Use the merge function to do a left join (i.e., how='left') of the 2020 GDP DataFrame with the countries GeoDataFrame, using the column Code for the on argument.
Name the joined data countries_gdp_gdf.
# Write your code below
countries_gdp_gdf = countries_gdf.merge(gdp_2020_df, on='Code', how='left')
b) Why are we using a left join? Consider Aruba as an example. Hint: are the data consistently complete for all countries?
You may want to refer to the document of the merge function.
Write your answer in this cell.
Answer: not all countries have GDP reported for 2020. Countries like Aruba have GDP data for most years, but not 2020. The left join allows us to keep countries in the map, but that don’t have data.
Step 4 - Create a map that displays the 2020 GDP of world countries#
In the below cell, create a map that displays GDP per capita in 5 quantiles. In the plot function use cmap = 'YlOrRd', edgecolor='black', ax=axes, scheme = 'quantiles', k = 5, and legend=True.

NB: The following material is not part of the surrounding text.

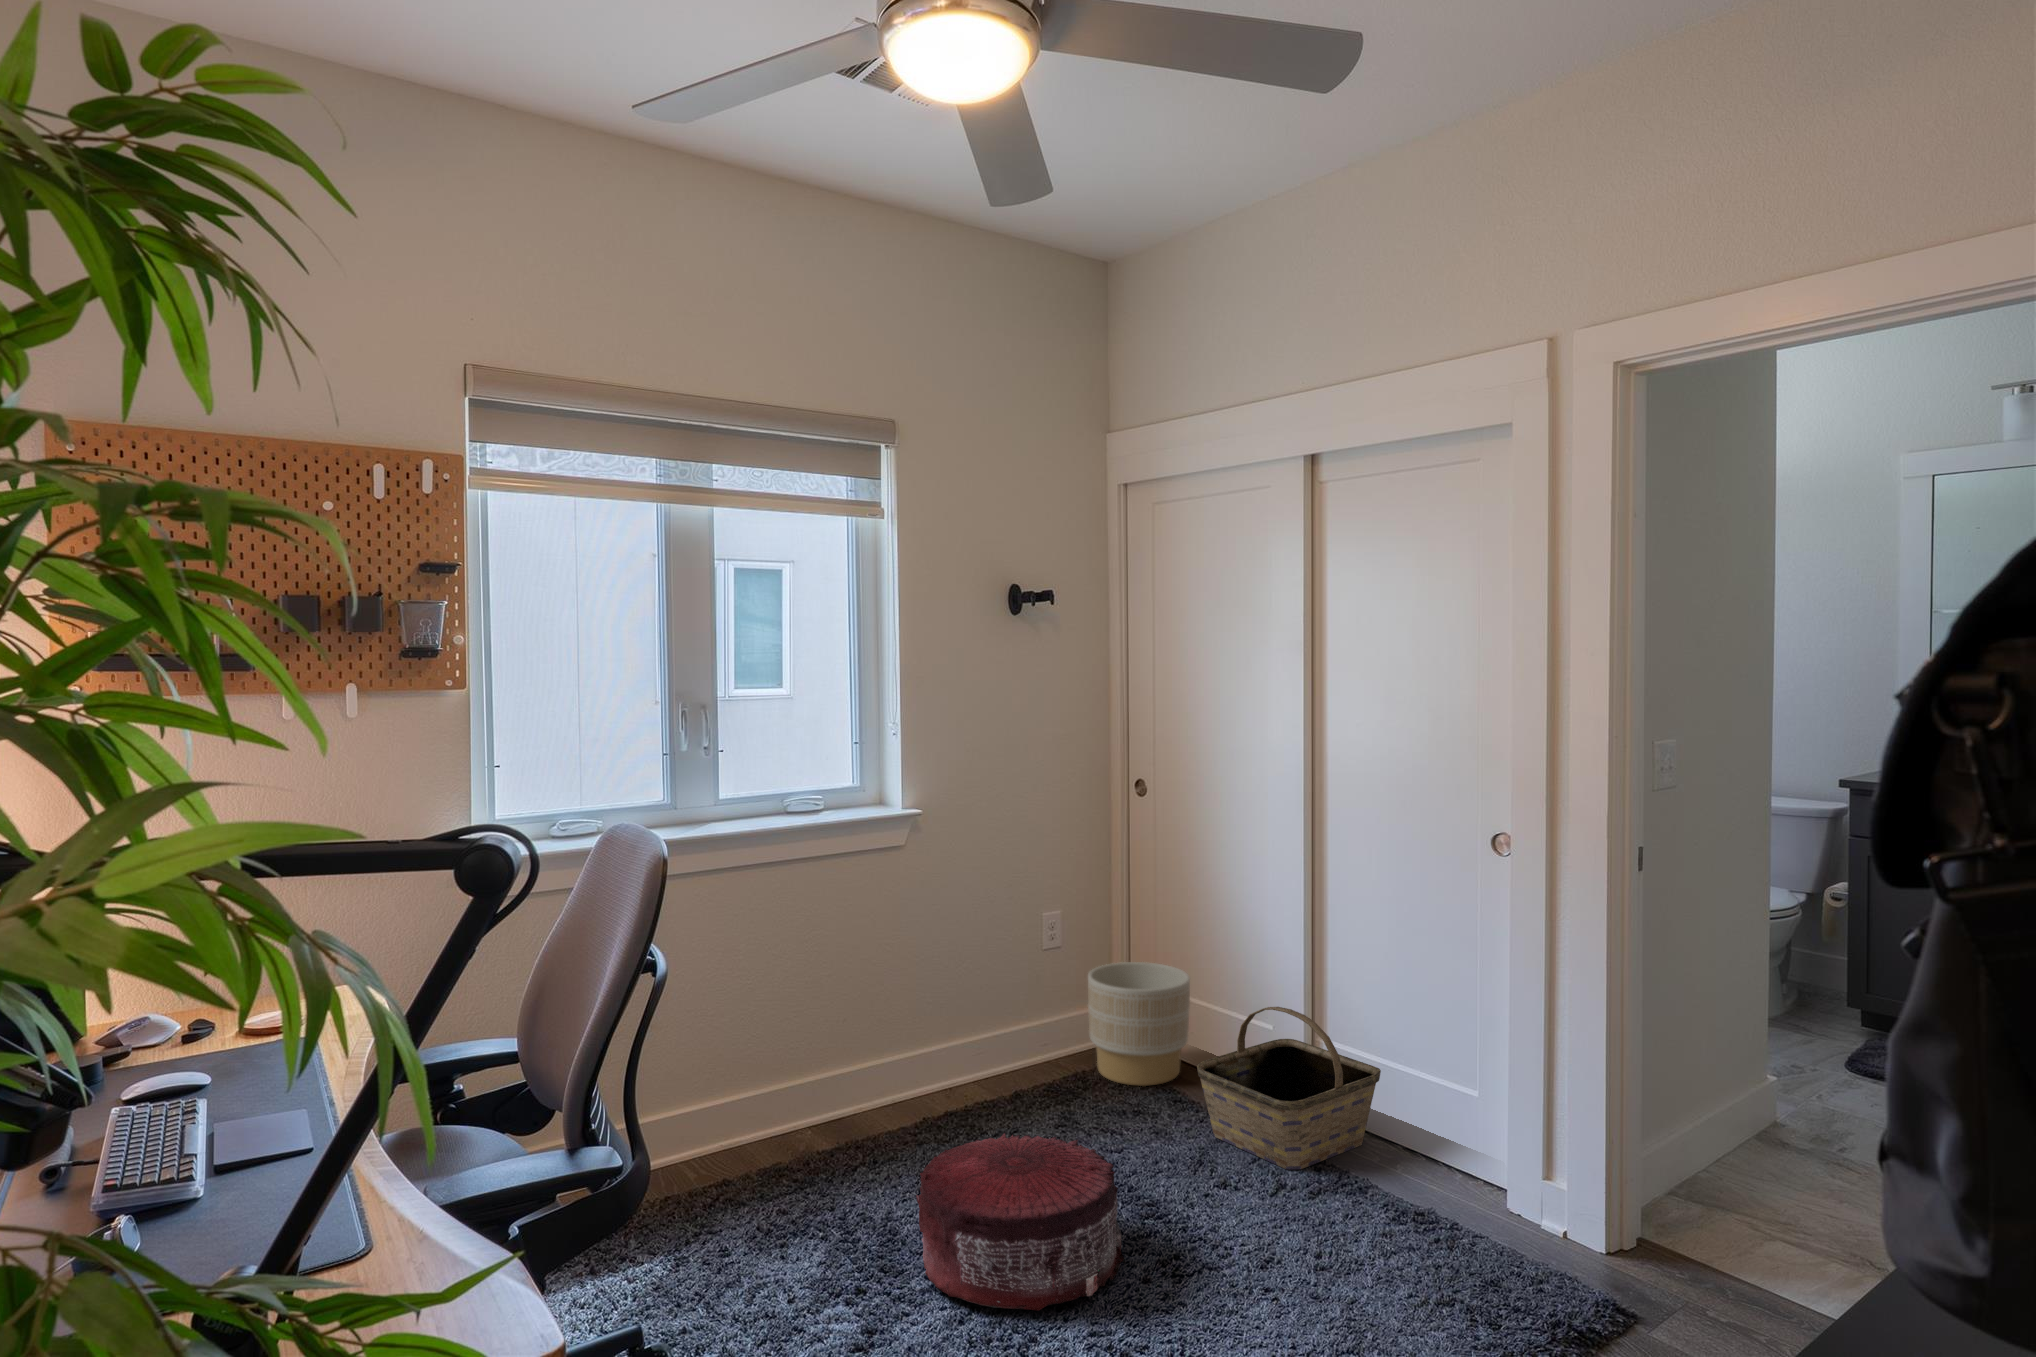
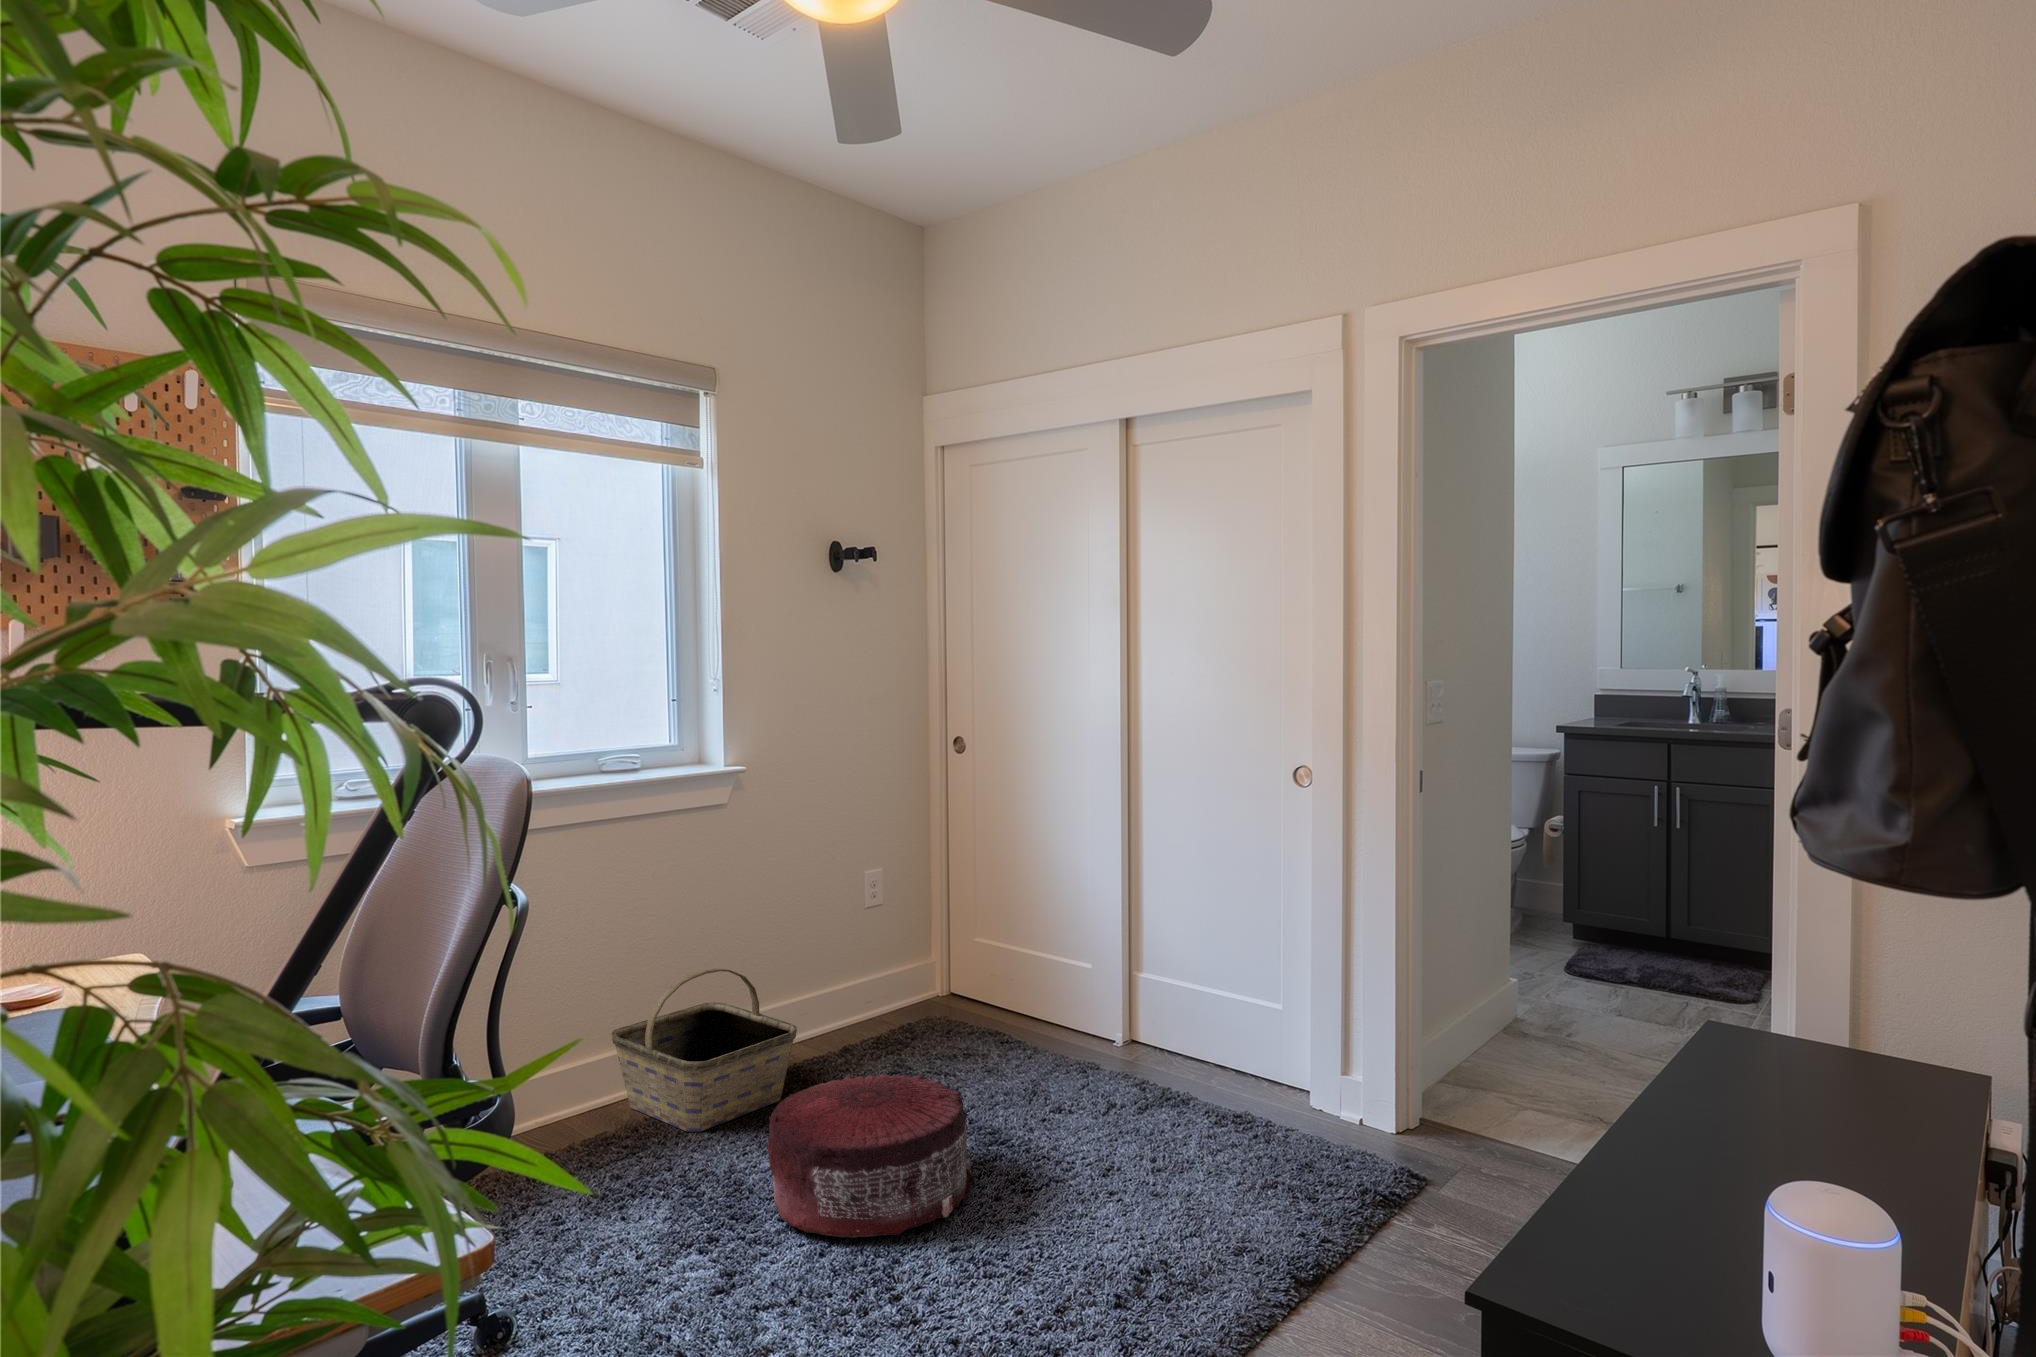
planter: present [1088,962,1190,1086] -> none [909,913,1009,1031]
basket: present [1197,1007,1381,1170] -> present [611,968,797,1132]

In addition, add the following two dictionaries in the plot function’s arguments:
missing_kwds={ 'color': 'lightgrey', 'edgecolor': 'black', 'label': 'Missing values'}
legend_kwds={ 'loc': 3, 'title': 'GDP per capita', 'title_fontsize': 23, 'fontsize': 15}
Save the map to countries_gdp_gdf_plot.
# Leave this code here: generate our figure/axes and set fig size
fig, axes = plt.subplots(1, 1, figsize = (12,12))
# Write your code below
countries_gdp_gdf_plot = countries_gdp_gdf.plot(
column='GDP per capita',
scheme='quantiles',
k=5,
cmap='YlOrRd', edgecolor='black', ax=axes, legend=True,
missing_kwds={
'color': 'lightgrey',
'edgecolor': 'black',
'label': 'Missing values'},
legend_kwds={
'loc': 3,
'title': 'GDP per capita',
'title_fontsize': 15,
'fontsize': 10
}
)
Step 5 - Why do we use the missing kwds dictionary?#
After looking at the code, write a sentence or two that interprets why we included missing_kwds in our plot function. Try rerunning the above code without the dictionary to better understand what it does.
Write your answer in this cell.
Answer: We use that code because it allows us to display the geometries of countries and regions that do not have 2020 GDP data.